Problem statement
When the records are reproduced, each one must match exactly, and no picture may be kept.

(Dataset entries)

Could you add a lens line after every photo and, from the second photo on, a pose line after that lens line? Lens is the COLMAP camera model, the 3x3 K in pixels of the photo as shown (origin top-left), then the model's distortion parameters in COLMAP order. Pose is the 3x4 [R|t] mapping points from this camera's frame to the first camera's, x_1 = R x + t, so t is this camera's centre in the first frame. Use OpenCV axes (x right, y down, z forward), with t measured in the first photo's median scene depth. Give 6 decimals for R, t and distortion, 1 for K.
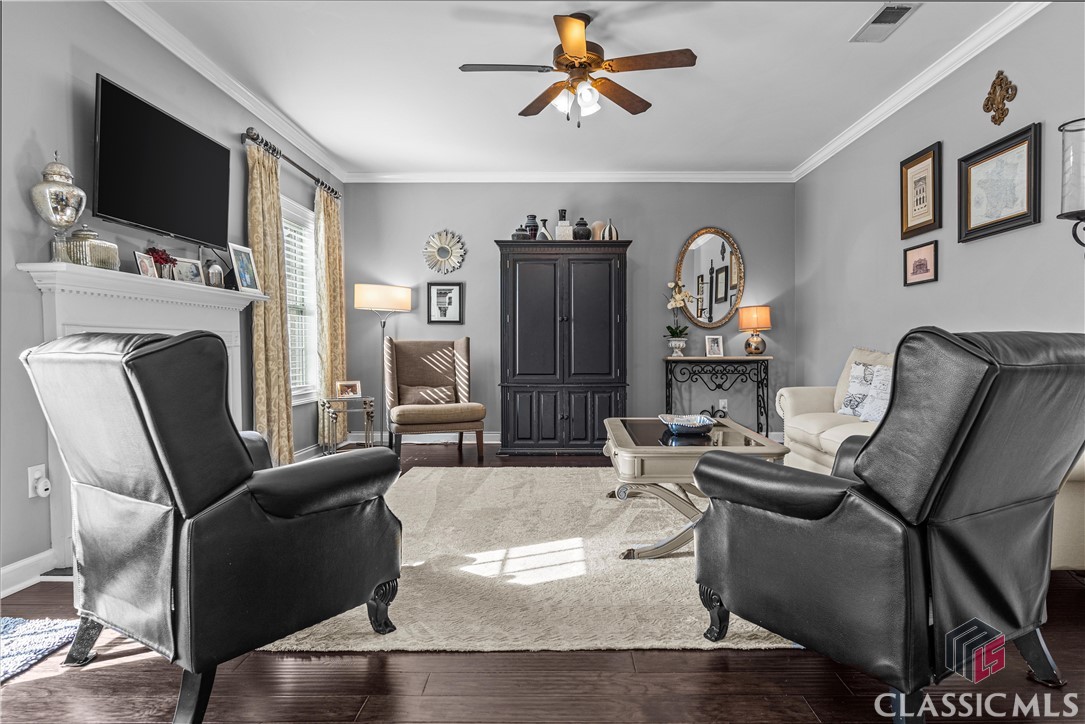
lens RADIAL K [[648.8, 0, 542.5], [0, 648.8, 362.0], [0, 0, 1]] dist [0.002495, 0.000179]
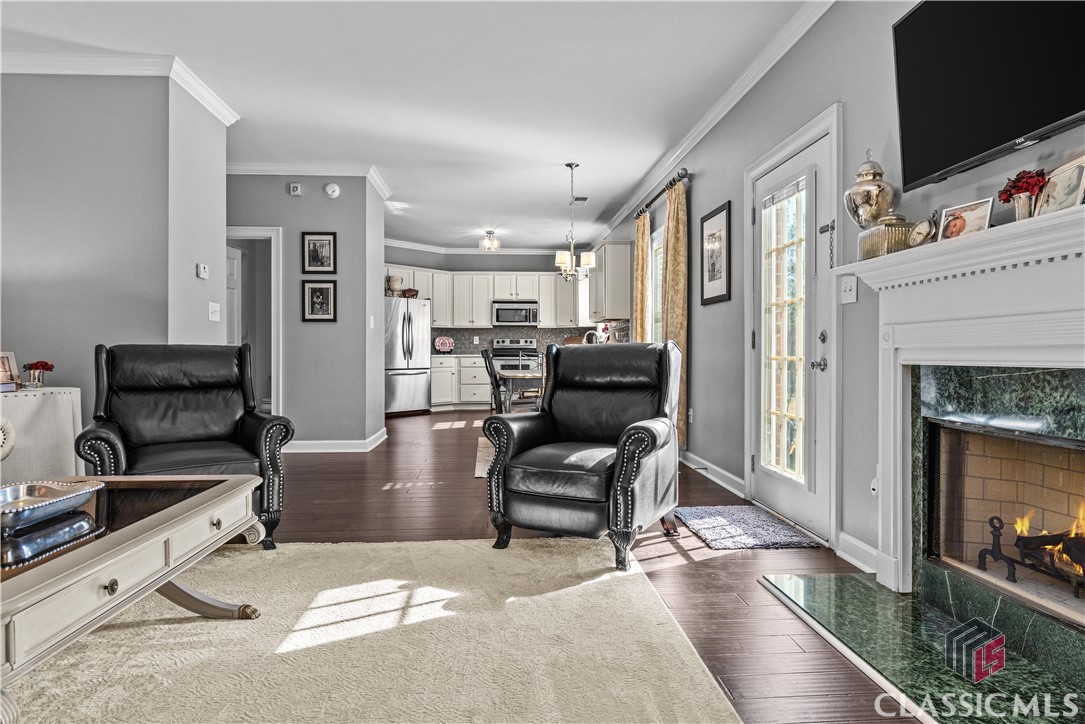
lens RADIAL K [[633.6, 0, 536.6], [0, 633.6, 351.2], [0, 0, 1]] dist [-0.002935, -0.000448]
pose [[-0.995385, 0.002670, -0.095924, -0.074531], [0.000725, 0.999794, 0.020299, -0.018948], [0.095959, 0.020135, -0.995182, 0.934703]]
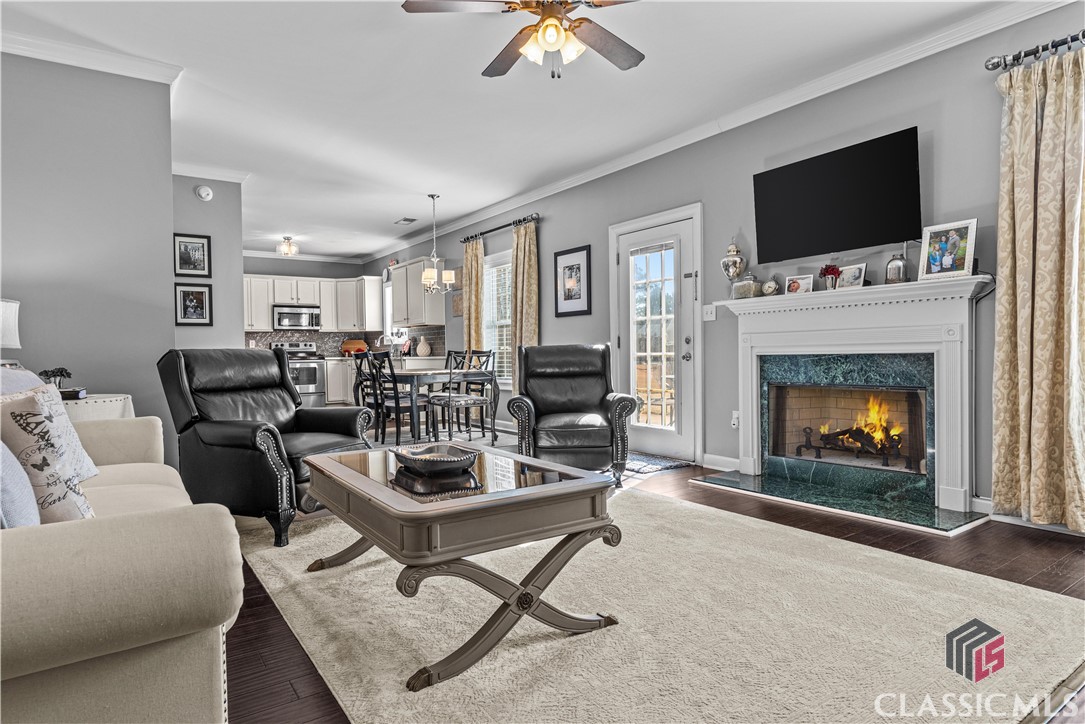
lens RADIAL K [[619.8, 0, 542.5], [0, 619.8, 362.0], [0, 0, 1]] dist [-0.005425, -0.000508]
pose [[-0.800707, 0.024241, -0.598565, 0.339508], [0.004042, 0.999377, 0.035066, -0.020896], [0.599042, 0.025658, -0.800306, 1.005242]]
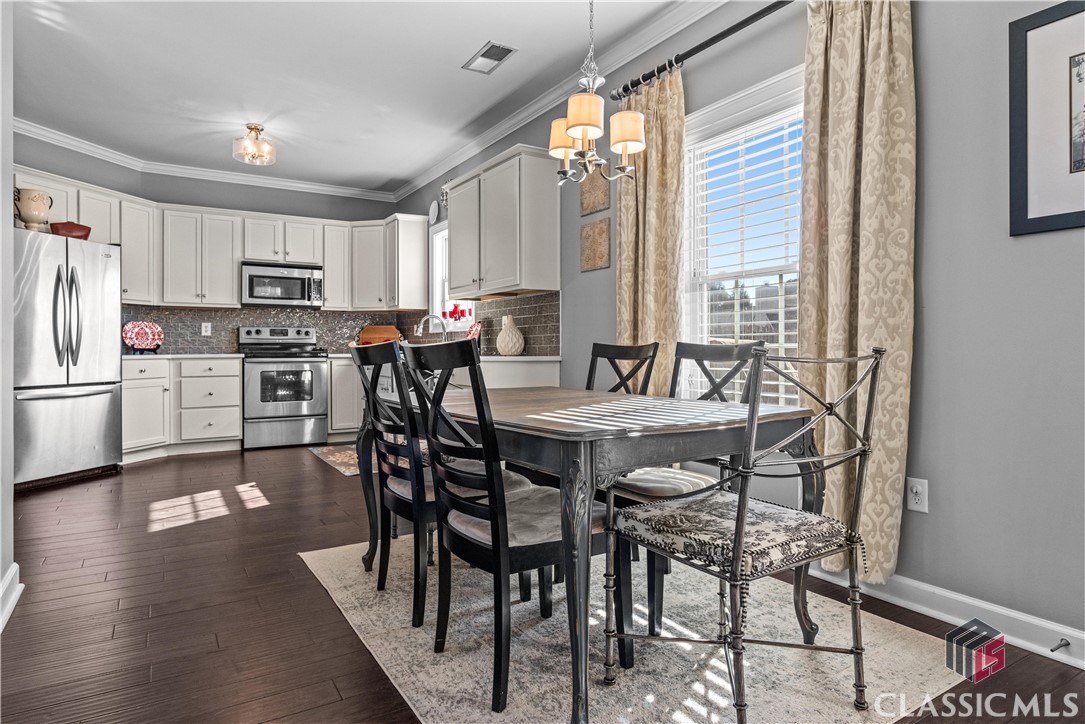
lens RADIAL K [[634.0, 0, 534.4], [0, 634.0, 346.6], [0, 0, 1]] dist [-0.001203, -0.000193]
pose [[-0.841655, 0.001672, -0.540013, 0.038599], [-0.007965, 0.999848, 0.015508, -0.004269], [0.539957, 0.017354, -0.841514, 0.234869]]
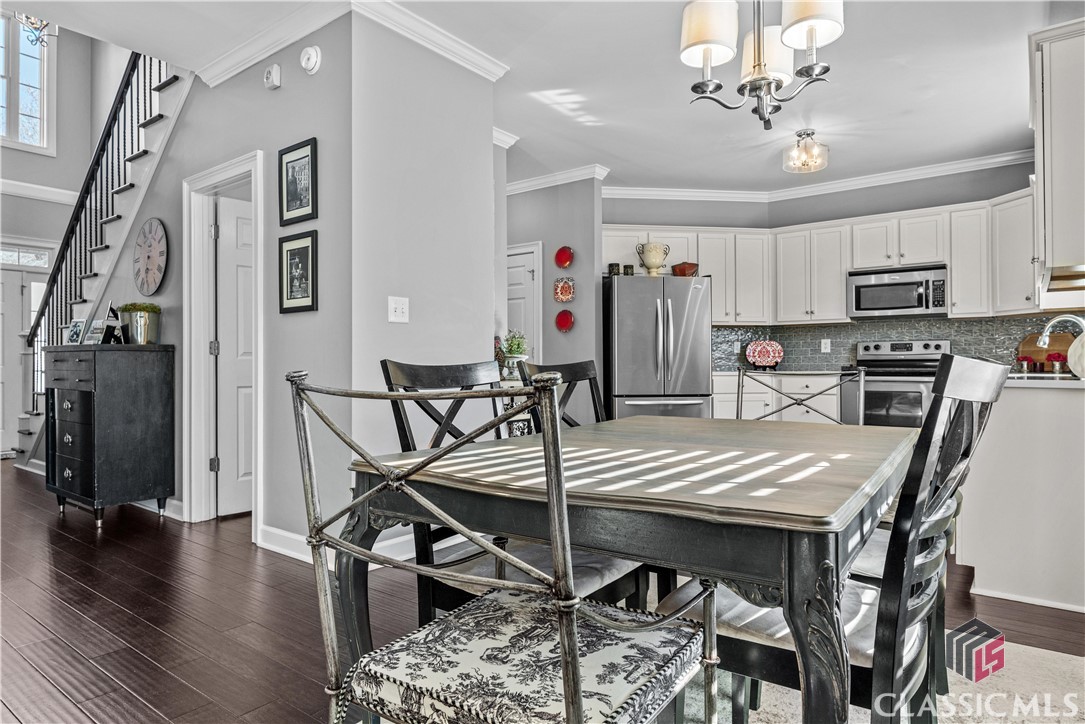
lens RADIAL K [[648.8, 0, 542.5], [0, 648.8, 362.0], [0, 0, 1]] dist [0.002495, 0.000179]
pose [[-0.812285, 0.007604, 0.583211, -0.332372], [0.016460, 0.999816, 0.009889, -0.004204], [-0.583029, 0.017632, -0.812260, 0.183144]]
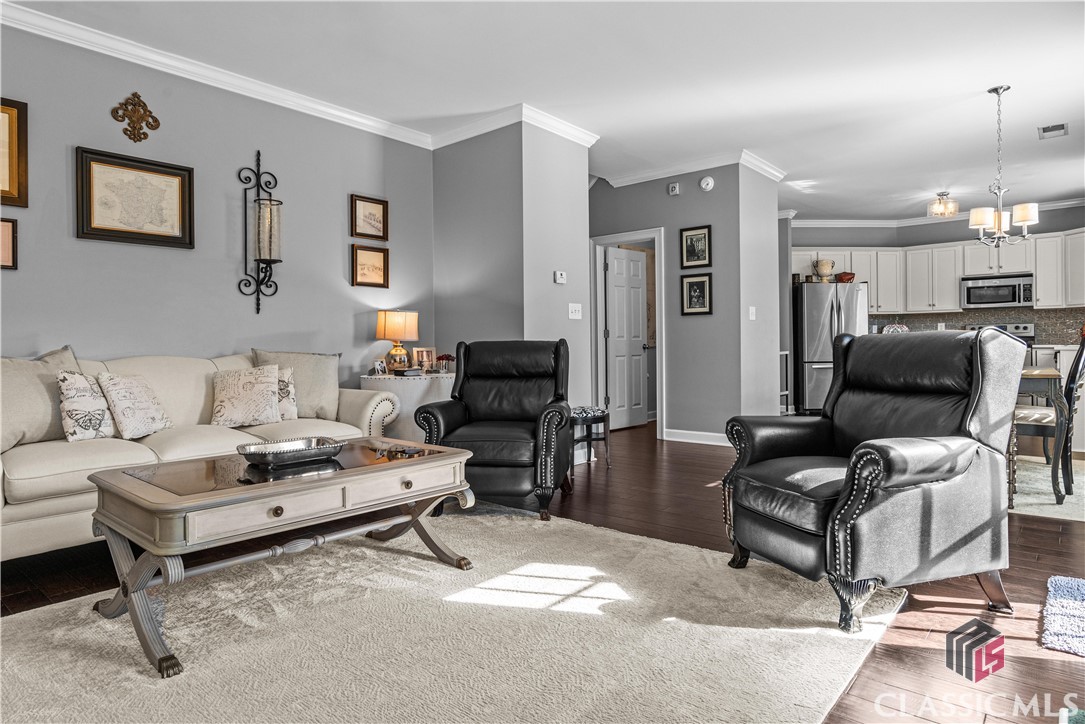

(End Dataset entries)

Task answer
Could you add a lens line after every photo and, from the second photo on, a pose line after that lens line? Lens is the COLMAP camera model, the 3x3 K in pixels of the photo as shown (origin top-left), then the model's distortion parameters in COLMAP order. Pose is the 3x4 [R|t] mapping points from this camera's frame to the first camera's, x_1 = R x + t, so t is this camera's centre in the first frame. Use OpenCV axes (x right, y down, z forward), with t measured in the first photo's median scene depth. Give 6 decimals for R, t and distortion, 1 for K.
lens RADIAL K [[648.8, 0, 542.5], [0, 648.8, 362.0], [0, 0, 1]] dist [0.002495, 0.000179]
lens RADIAL K [[633.6, 0, 536.6], [0, 633.6, 351.2], [0, 0, 1]] dist [-0.002935, -0.000448]
pose [[-0.995385, 0.002670, -0.095924, -0.074531], [0.000725, 0.999794, 0.020299, -0.018948], [0.095959, 0.020135, -0.995182, 0.934703]]
lens RADIAL K [[619.8, 0, 542.5], [0, 619.8, 362.0], [0, 0, 1]] dist [-0.005425, -0.000508]
pose [[-0.800707, 0.024241, -0.598565, 0.339508], [0.004042, 0.999377, 0.035066, -0.020896], [0.599042, 0.025658, -0.800306, 1.005242]]
lens RADIAL K [[634.0, 0, 534.4], [0, 634.0, 346.6], [0, 0, 1]] dist [-0.001203, -0.000193]
pose [[-0.841655, 0.001672, -0.540013, 0.038599], [-0.007965, 0.999848, 0.015508, -0.004269], [0.539957, 0.017354, -0.841514, 0.234869]]
lens RADIAL K [[648.8, 0, 542.5], [0, 648.8, 362.0], [0, 0, 1]] dist [0.002495, 0.000179]
pose [[-0.812285, 0.007604, 0.583211, -0.332372], [0.016460, 0.999816, 0.009889, -0.004204], [-0.583029, 0.017632, -0.812260, 0.183144]]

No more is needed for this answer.